The Audi e-tron is classically proportioned as a midengine supercar, but its razor-edged detailing speaks to the unconventional technology underneath. The LED headlight arrays are highly variable.
The Audi e-tron might look like a run-of-the-mill, high-performance sports car, but don't let appearances fool you. This all-electric prototype isn't just four wheels and an accelerator. Audi made extensive use of aluminum and carbon fiber in building the car — which is based on the German carmaker's vaunted midengine R8 supercar — and made the doors, roof and other body panels of fiber-reinforced plastic. Driver inputs are all space-age: the rearview mirrors have been replaced with closed-circuit television monitors, and the propulsion system is state-of-the-art electric. This car is truly a look into the future of the automobile, and is completely dedicated to showing off the automaker's prowess in the high-tech arena.
But for all its gee-whiz gadgetry, high-tech engineering and forward-thinking design, the most amazing thing about this car is that it's as close to a production model as a prototype gets. In fact, Audi says it will build 100 e-trons in 2012, with more to come if demand warrants. If Audi can deliver on this promise, it would be like your power company pledging to build lunch-box-size nuclear reactors that will power your house for pennies a month, then actually doing it within a couple of years.
We were recently given a chance to drive the e-tron — under tightly controlled conditions, of course. Don't forget it is a concept car, designed to whet our appetites for electric propulsion in general and to buff Audi's logo in particular — it's not ready for prime-time production. Even so, the experience was an eye-opener.
Nuts and Bolts
Only two e-trons currently exist. They both use slightly smaller, modified versions of the aluminum spaceframe from the Audi R8. Other than that, the e-tron is essentially all new from the ground up.

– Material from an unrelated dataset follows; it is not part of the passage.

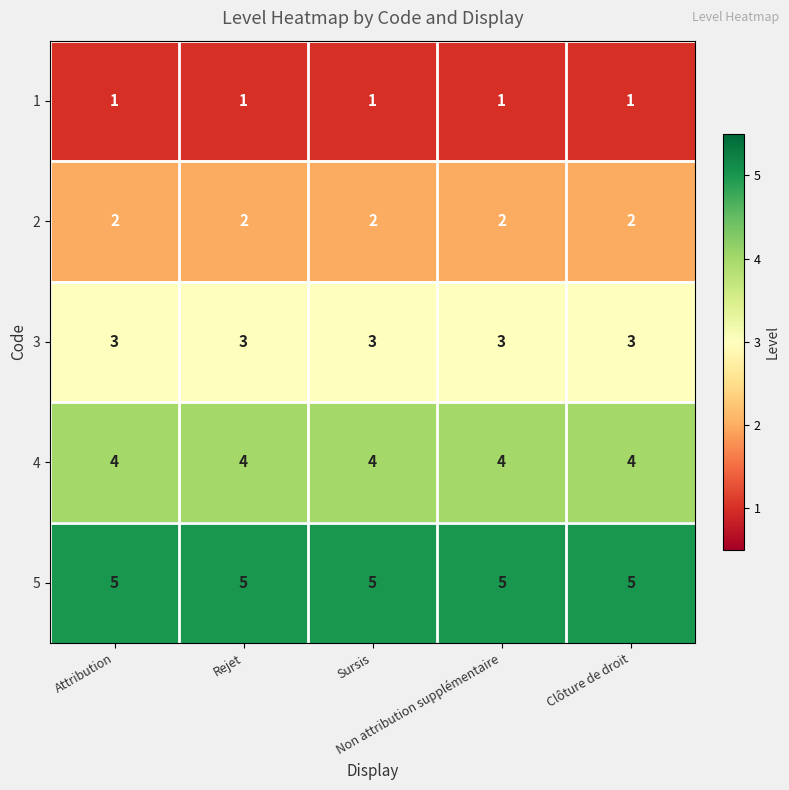

What is the greatest value displayed?

5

The svelte carbon-fiber bodywork is very much show-car stuff. There is no "hood" for the "engine compartment," no trunk lid and no trunk. Those will all come in the production version, but for now the e-tron's facade is young and taut, free of cut-lines and styling blemishes.

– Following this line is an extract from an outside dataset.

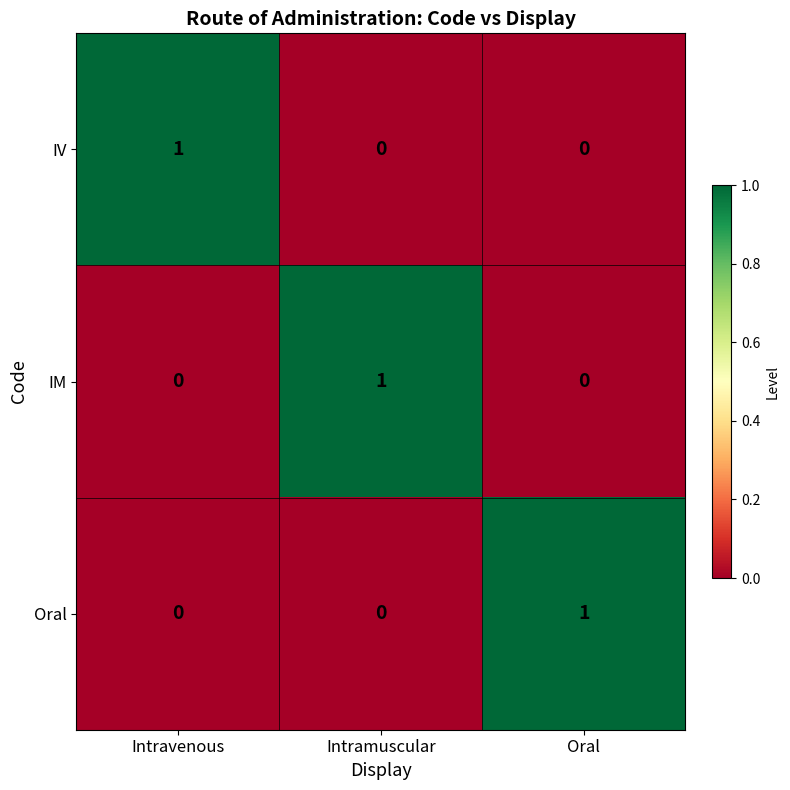

Reading right to left, list all the values displayed in this chart.

IV: 0	0	1
IM: 0	1	0
Oral: 1	0	0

Under all that sleekness hides the heart of this lean and mean-looking beauty: an electric motor at each wheel, a 100-cell lithium-ion battery pack and a water-cooled power-control unit. Computers from existing production Audis (with a software upgrade, of course) are used to shuttle electrical power among the four motors for the ultimate in quattro technology. The automaker calls it "force vectoring," but by any name it allows easy control over mundane issues such as traction control in slippery weather, and unparalleled ability to vary power for the ultimate in stability control.
For instance, to counteract oversteer when exiting tight corners, the outside rear wheel can receive more power than its inside counterpart. Under normal conditions, power is shunted 70 percent to the rear wheels to mimic traditional sports-car handling. This is in concert with the e-tron's "midengine" weight distribution, thanks to the battery pack location immediately behind the cockpit.
This ability to seamlessly vector thrust among the four tires is a fundamental advantage to the all-electric powertrain. Similar control has been attempted many times before — Audi does as much currently with its conventional powertrains — but the lag and lash of mechanical systems can't compete with the smoothness and speed of electric control.
Furthermore, the four-motor drive allows equally flexible control during braking, or braking for stability control. And unlike conventional brakes, energy is recouped to the batteries rather than discharged as waste heat. That said, the e-tron is fitted with massive, 4-wheel discs strictly as show-circuit window dressing. Conventional brakes are still required, but they can be much smaller and lighter because the motors handle most deceleration chores. Additionally, the rear brakes are electronically actuated — "brake-by-wire." Audi says this ensures no residual drag when not braking.
In addition, many traditional systems you'd find in a typical automobile are missing in this set-up. There is no transmission; no engine air inlet; and no fuel tank, pumps or lines. There remains, however, a rather significant cooling system to keep the hot-running power controller cooled. It requires a conventional radiator and a front air grille.
A heat pump is also used to stabilize cockpit, controller and battery temperatures, because the electronics in this car have a relatively narrow efficiency range. As a result, the car is "pre-conditioned" whenever the e-tron is plugged into a charging station; i.e., the car is always either being cooled or warmed automatically to keep the temperature in the car consistent.